Leila, la petite dernière de mes rencontres, m’a intrigué par sa candidature lapidaire: « Une aventure, une conversation, une histoire. » J’aurais plus dit: « Une conversation, une aventure, une histoire. » Mais non. Pour Leila, « si tu tiens la route au lit, cela veut dire que nous pourrons envisager de nous arrêter sur le bas-côté pour parler et rigoler. Et si tu as de la conversation dans tous les sens du terme, je pourrais imaginer une histoire de cul sérieuse entre nous. » J’ai fini par rencontrer Leila au bar du Mama Shelter : une petite brune pas très jolie mais pleine de charme, coiffée d’un carré et munie d’un aplomb extraordinaire. Elle est assistante de direction dans une société d’emballage en grande banlieue, un rôle qu’elle prend très au sérieux. M’a-t-elle emballé ? Je ne vous dirai pas si nous avons suivi son programme dans l’ordre ou commencé par le mien, plus conventionnel, mais peut-être moins risqué pour mon ego de super-mâle… Ce qui est sûr, c’est que chaque minute passée avec elle m’a fait me questionner sur mes véritables envies et désirs.

Je rêve de toutes les autres

Ce que je peux vous dire, en revanche, c’est que j’aurais aussi aimé en savoir plus sur Louloue, fleuriste de 26 ans : « Ne se prend pas la tête et aime être surprise. Ne soyez pas timide, j’aime qu’on soit cru, alors les romantiques, allez sur Meetic ! » Mais nos échanges n’ont sans doute pas été assez crus à son goût, ce qui m’a laissé un goût amer de non-dit. Je n’ai pas cherché à en savoir plus sur Fabyn, 100 kg pour 1,50 m, « mélange de Monica Belluci et Josiane Balasko » (et c’était tentant). Ou encore sur cette « femme mariée de 33 ans cherchant des extras sympas sans prise de tête mais remplis de charme, frisson et désir. Femme ou homme, mais pas les deux en même temps. » Sympa de préciser. Un extra, un en-cas, un hors-d’œuvre, un dessert… C’est certain, l’homme est ici un plat très comestible, à déguster sans modération. J’aurais peut-être apprécié Falbix: « Femme jeune (encore), blonde (ça dépend du temps), yeux bleus (deux c’est mieux), dynamique (j’essaie), élégante (enfin, je crois), seconde main (mariée ou presque) mais en très bon état de fonctionnement. » Enfin, j’aurais eu trop peur de décevoir Ginette-Dus: « A la recherche de son Jean-Claude, entre 37 et 45 ans max, sûr de son charme, d’un bon niveau social et avec son humour légendaire. » Dans cet univers de promesses et d'illusions, je ne peux m'empêcher de rêver à ces rencontres non réalisées.
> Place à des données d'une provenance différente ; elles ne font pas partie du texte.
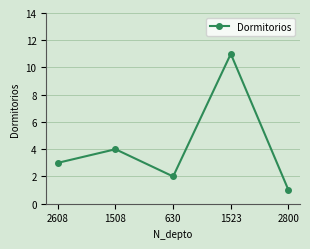

Is this an area chart (filled region under the line)?

No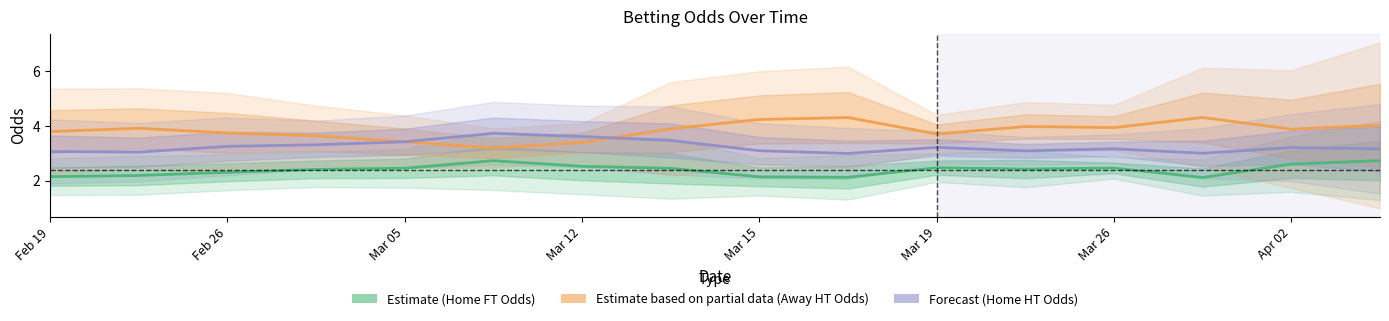

What is the difference between the second highest and minimum values in the Estimate (Home FT Odds) series?

0.6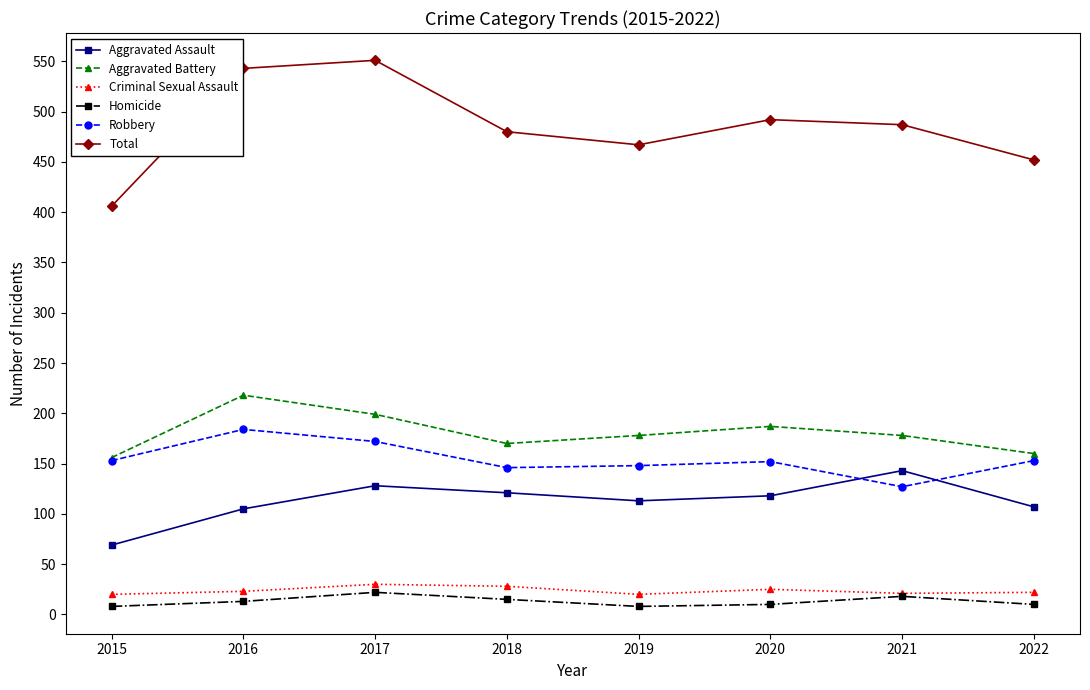

How many interior local valleys does the Homicide series have?

1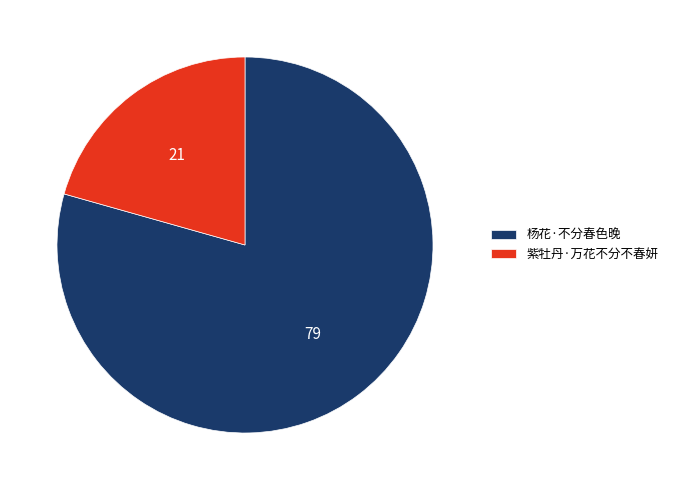

What is the smallest slice in the pie chart?

紫牡丹·万花不分不春妍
Basta Gleeden et sa croqueuse de pomme. Les fruits que je préfère sont dans ma cuisine. Je n’ai pas besoin de leur raconter des salades pour les croquer, car au fond, la réalité que je vis est pleine de saveurs bien plus authentiques.

(*) Pseudos et prénoms ont été modifiés. Les photos sont purement illustratives et ne représentent en rien la réalité.